As I mentioned in earlier posts, I developed the utmost respect for drummers in my first racing season, so of course I was flattered. And I had no fear about the precarious drummer’s seat (a deterrent to many drummer candidates). But I don’t cope well with change on the fly, and I have no natural sense of rhythm.

But I couldn’t give up the chance, so I said I would be happy to try, but I would benefit from some practice. So Lisa Marie and I stayed for the 10:30 technical/new recruit practice so I could practice on the drum.

We don’t usually have the drum on the boat for practices, but before a race Dick and the other steerspeople drag it out of its home in Brett’s basement for a practice or two. While the drumming seat didn’t feel precarious, it was high and therefore conspicuous.

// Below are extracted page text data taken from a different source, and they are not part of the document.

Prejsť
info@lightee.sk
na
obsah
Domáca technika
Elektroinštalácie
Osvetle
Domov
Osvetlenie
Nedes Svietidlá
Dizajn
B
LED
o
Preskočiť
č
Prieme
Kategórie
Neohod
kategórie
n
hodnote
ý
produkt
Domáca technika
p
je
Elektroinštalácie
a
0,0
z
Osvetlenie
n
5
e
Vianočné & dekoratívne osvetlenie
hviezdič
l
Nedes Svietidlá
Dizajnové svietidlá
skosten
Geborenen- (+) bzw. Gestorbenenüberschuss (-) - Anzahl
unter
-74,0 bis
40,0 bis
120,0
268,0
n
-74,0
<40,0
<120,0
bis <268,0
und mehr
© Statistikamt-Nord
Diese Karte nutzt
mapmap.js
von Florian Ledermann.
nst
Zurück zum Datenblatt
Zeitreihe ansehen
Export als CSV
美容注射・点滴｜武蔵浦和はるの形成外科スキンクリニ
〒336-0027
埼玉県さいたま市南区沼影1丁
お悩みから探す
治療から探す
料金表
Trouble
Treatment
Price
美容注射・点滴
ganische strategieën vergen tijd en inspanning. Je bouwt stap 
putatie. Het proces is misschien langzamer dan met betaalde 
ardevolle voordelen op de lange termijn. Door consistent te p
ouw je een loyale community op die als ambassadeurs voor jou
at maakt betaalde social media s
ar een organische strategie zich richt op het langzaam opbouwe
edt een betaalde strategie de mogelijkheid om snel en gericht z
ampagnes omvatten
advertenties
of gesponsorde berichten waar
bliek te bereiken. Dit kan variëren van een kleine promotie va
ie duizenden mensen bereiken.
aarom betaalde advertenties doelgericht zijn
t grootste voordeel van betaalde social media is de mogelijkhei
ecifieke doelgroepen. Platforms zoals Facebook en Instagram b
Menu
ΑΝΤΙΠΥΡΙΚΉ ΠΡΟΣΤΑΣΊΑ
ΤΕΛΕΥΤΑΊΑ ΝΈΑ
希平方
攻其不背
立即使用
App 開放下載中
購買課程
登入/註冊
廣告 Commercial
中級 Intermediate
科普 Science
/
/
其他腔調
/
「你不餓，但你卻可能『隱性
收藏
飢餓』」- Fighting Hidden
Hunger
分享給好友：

I hadn’t thought through the fact that in the drumming seat, by default I was kind of in charge of the boat since I was the only person all the paddlers could see. I thought Lisa Marie would take us out and at some point call for a race piece, and then I would drum the start. But no, once we got away from the dock, everyone was just looking at me, like ‘now what?’ Meanwhile, I kept hearing the voices of my piano teachers saying “you don’t know how to count!”

It was a bit of a hot mess. My fellow paddlers were kind, but I didn’t know what to do with them after counting a start. And I didn’t feel I had the expertise to come up with a plan. Several times I asked them if they wanted to take a break, which made Lisa Marie crazy frustrated. Not the way to demonstrate leadership.

Back at the dock, Lisa Marie recruited another would-be drummer (you should have at least two per race) who sat in the drummer’s chair at the dock, immediately projected a calm and controlling presence and was good to go. No practice on the water, no fretting, just good to go.  Some people are born leaders, some people have leadership thrust upon them, and some people, like me, want at least a two-year master course in leadership.

The next day at the race, Lisa Maria assigned the other would-be drummer to drum a race or two, but not me. Now, as it turned out, that was a good answer for me. Even if I had mastered drumming, the night before, one of my neighbors had had a medical emergency, and the EMT’s broke down his door and nearly shook my condo apart. I was up until 1:30 am talking to the EMT’s and the police. Not my normal pre-race routine of hydration and an early night.

Of course, Lisa Marie had no way of knowing about my lack of sleep. She was just looking for someone to drum (which is required in a race) and not spread fear or panic among the paddlers. That wasn’t me yet, but there was a month until the next race.